• Set problem: Retype verbatim the lines in the rows below, from the line containing "table_cell svarbi [1014, 571, 1203, 606]" through the line containing "table_cell 1 m ar 1 pėda [808, 214, 1013, 249]", including both of those lines.

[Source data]
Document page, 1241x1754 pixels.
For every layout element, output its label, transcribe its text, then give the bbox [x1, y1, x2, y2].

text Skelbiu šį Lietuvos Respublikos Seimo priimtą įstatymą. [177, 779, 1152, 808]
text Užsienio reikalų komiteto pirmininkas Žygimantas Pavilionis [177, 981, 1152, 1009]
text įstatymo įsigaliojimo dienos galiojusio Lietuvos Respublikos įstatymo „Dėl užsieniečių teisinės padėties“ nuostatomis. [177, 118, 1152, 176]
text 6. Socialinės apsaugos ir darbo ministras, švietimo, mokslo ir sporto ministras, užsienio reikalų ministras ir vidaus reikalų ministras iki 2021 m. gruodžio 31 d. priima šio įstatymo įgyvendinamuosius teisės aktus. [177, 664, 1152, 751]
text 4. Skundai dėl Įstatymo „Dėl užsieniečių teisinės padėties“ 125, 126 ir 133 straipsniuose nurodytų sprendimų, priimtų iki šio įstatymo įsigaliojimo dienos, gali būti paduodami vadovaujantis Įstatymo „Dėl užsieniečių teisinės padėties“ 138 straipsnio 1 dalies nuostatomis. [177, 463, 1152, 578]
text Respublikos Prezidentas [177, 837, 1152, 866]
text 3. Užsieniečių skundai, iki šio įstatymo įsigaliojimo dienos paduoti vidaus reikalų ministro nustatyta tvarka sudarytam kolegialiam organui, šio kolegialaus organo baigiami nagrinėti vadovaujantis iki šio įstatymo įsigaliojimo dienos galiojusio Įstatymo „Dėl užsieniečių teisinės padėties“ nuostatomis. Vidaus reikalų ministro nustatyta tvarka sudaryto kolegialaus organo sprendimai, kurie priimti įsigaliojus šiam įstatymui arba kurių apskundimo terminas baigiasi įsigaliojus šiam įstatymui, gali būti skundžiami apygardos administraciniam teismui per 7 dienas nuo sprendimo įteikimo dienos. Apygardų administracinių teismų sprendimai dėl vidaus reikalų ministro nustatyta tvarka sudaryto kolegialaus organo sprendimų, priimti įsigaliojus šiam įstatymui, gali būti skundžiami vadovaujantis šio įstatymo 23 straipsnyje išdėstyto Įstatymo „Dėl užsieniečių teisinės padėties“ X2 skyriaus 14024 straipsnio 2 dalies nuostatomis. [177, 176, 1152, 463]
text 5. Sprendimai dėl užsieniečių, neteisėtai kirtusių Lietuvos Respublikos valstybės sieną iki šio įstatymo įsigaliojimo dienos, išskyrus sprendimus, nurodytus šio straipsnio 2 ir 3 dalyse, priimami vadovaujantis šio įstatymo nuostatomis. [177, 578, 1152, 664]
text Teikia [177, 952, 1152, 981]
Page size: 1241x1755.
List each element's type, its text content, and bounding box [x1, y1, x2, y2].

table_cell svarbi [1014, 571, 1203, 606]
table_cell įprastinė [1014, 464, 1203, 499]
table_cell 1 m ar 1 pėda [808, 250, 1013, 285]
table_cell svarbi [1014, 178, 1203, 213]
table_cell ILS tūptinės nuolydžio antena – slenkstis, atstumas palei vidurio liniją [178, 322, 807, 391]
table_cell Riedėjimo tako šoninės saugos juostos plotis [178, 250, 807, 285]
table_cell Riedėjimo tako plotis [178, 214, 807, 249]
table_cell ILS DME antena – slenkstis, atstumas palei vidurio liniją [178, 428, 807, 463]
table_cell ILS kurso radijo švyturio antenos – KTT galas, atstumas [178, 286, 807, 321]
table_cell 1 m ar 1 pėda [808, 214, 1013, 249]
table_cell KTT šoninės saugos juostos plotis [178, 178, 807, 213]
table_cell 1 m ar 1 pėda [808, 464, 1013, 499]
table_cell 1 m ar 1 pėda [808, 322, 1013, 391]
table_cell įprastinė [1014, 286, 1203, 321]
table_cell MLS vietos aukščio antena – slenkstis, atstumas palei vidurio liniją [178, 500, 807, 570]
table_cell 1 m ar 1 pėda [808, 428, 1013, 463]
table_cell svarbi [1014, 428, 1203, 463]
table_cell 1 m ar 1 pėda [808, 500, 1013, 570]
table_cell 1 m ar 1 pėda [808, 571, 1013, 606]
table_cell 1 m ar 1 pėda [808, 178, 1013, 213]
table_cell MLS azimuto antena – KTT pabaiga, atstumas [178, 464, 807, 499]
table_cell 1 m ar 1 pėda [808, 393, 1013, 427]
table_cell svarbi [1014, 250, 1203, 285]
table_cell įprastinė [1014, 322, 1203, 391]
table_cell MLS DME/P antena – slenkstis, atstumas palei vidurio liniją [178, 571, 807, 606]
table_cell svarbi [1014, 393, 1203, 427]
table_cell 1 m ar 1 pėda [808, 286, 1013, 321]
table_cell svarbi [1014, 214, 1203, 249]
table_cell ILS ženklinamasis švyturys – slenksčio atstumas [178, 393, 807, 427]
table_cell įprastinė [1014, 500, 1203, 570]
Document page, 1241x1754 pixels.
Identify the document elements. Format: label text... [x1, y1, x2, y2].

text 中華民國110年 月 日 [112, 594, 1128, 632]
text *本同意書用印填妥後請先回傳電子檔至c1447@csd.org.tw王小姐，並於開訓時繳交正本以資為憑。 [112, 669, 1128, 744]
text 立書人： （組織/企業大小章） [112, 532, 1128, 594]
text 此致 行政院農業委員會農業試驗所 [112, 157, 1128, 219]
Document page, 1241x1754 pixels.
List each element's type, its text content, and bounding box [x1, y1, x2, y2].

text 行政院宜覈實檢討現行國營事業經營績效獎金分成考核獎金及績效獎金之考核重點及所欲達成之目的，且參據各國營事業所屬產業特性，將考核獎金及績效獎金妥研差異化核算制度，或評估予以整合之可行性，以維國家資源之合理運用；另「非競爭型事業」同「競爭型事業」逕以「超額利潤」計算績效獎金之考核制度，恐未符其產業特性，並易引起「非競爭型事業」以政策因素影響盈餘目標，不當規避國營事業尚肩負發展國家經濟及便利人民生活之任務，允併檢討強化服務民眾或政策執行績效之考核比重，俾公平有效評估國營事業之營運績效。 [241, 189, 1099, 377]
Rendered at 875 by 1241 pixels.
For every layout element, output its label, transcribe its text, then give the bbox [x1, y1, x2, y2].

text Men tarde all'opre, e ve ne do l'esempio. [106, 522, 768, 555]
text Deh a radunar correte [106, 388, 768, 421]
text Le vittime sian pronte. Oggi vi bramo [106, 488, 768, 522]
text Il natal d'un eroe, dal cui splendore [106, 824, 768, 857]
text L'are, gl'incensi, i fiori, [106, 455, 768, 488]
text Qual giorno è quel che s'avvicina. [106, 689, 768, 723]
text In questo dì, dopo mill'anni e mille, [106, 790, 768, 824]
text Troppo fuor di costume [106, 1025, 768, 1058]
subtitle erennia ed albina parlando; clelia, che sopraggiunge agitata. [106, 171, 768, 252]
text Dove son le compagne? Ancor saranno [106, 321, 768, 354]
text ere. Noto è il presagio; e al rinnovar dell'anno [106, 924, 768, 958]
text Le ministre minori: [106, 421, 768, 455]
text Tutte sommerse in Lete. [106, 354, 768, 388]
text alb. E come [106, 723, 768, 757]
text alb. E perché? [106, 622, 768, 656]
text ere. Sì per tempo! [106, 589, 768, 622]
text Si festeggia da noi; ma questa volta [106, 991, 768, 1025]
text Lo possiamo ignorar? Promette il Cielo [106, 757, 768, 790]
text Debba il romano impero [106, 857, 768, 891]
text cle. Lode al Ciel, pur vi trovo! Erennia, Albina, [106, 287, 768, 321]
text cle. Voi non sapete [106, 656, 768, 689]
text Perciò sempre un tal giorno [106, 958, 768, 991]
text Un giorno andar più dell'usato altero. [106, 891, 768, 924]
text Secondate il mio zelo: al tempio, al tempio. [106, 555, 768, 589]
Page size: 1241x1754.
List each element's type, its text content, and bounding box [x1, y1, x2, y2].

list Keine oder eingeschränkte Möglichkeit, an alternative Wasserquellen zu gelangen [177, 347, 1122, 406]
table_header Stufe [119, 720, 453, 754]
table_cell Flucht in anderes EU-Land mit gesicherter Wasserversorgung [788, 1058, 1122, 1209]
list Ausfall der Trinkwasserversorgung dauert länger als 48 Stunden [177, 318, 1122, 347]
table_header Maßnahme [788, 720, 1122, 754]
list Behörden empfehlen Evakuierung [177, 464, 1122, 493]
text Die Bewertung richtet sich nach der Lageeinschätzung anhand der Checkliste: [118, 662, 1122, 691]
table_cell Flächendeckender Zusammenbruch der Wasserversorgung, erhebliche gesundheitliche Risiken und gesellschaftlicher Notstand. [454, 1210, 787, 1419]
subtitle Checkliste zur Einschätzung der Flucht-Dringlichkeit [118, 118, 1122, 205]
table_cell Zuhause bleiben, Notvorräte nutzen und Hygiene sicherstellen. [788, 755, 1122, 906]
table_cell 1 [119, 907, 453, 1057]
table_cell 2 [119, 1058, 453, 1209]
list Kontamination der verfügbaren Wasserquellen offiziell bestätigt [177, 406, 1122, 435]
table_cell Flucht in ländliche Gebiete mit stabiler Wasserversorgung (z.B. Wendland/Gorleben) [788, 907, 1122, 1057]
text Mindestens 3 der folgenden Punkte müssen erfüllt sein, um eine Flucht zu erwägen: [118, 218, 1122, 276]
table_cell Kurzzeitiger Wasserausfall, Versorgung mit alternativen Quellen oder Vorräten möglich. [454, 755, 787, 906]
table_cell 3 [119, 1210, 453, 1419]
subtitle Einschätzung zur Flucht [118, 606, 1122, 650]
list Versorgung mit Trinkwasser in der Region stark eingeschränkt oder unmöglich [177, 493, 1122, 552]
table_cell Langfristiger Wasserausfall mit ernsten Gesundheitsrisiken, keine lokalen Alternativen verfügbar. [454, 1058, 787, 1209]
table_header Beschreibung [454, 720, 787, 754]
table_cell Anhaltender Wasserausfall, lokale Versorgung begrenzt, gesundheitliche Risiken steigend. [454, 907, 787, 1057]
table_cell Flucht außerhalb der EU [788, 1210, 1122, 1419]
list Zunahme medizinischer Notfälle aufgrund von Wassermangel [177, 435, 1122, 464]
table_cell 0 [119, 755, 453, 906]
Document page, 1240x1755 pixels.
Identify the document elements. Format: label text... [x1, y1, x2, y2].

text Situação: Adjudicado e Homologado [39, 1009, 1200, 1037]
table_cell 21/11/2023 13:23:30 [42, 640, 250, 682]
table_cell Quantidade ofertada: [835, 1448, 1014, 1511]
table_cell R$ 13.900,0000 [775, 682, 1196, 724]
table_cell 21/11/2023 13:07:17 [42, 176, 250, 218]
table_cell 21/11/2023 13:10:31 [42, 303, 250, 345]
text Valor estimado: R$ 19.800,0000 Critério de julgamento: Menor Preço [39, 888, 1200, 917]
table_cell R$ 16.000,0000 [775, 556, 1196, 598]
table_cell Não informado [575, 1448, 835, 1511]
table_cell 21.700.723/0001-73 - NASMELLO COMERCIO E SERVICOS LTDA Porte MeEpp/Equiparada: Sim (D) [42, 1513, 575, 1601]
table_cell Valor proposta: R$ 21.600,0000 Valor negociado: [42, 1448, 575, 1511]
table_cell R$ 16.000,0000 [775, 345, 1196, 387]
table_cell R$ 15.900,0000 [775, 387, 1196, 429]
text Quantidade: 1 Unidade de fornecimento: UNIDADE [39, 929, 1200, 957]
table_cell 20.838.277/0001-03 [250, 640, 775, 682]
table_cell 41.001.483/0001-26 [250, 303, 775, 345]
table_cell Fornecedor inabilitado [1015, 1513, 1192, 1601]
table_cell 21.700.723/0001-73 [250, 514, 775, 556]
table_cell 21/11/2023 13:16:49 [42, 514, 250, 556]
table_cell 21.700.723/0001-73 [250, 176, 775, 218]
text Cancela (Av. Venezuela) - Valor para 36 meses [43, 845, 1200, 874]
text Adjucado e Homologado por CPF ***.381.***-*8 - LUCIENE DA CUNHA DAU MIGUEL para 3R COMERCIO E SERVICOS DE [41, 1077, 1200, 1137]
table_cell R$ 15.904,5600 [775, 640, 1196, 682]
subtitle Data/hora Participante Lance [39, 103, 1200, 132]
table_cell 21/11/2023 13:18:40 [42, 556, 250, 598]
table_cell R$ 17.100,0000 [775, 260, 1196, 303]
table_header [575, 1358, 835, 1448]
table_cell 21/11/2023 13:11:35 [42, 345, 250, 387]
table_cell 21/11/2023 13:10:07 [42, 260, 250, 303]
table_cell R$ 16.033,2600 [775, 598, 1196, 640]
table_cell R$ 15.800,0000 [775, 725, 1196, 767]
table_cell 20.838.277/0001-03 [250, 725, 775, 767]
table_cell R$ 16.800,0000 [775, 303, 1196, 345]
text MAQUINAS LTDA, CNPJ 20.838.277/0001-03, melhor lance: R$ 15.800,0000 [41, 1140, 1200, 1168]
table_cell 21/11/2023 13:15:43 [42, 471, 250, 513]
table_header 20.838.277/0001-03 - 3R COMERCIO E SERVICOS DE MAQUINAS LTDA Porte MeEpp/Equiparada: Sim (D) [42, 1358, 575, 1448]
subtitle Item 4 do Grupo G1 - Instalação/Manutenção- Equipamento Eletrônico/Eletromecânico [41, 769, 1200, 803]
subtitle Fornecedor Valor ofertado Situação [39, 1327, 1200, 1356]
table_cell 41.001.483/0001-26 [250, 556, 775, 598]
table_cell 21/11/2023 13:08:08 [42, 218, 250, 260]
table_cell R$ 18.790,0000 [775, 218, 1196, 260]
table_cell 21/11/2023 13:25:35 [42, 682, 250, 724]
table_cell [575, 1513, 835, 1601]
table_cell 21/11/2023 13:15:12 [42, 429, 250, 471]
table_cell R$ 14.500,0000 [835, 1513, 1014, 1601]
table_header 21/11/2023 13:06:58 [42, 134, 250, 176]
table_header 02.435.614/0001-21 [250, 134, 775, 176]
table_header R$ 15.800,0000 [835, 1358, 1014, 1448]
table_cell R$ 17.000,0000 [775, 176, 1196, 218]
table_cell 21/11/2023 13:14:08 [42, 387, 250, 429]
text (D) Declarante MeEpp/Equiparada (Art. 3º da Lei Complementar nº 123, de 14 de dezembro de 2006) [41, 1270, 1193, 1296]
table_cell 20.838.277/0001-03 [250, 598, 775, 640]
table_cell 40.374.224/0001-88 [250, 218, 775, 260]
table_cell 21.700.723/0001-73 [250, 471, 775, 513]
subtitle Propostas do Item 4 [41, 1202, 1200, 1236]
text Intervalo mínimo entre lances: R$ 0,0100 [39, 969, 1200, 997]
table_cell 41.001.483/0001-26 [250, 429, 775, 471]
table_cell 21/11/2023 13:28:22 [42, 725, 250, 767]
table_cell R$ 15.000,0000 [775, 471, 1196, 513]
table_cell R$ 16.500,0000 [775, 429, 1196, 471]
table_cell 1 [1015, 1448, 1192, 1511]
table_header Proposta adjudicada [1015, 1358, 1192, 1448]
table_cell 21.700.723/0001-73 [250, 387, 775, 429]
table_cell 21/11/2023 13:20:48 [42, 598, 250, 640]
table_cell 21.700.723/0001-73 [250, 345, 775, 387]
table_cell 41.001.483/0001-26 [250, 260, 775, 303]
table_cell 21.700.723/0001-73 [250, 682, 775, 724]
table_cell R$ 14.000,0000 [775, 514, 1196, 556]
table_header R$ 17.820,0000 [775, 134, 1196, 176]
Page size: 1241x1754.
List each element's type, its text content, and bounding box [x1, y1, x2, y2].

• Solution for this task:
table_cell svarbi [1014, 571, 1203, 606]
table_cell įprastinė [1014, 464, 1203, 499]
table_cell 1 m ar 1 pėda [808, 250, 1013, 285]
table_cell svarbi [1014, 178, 1203, 213]
table_cell ILS tūptinės nuolydžio antena – slenkstis, atstumas palei vidurio liniją [178, 322, 807, 391]
table_cell Riedėjimo tako šoninės saugos juostos plotis [178, 250, 807, 285]
table_cell Riedėjimo tako plotis [178, 214, 807, 249]
table_cell ILS DME antena – slenkstis, atstumas palei vidurio liniją [178, 428, 807, 463]
table_cell ILS kurso radijo švyturio antenos – KTT galas, atstumas [178, 286, 807, 321]
table_cell 1 m ar 1 pėda [808, 214, 1013, 249]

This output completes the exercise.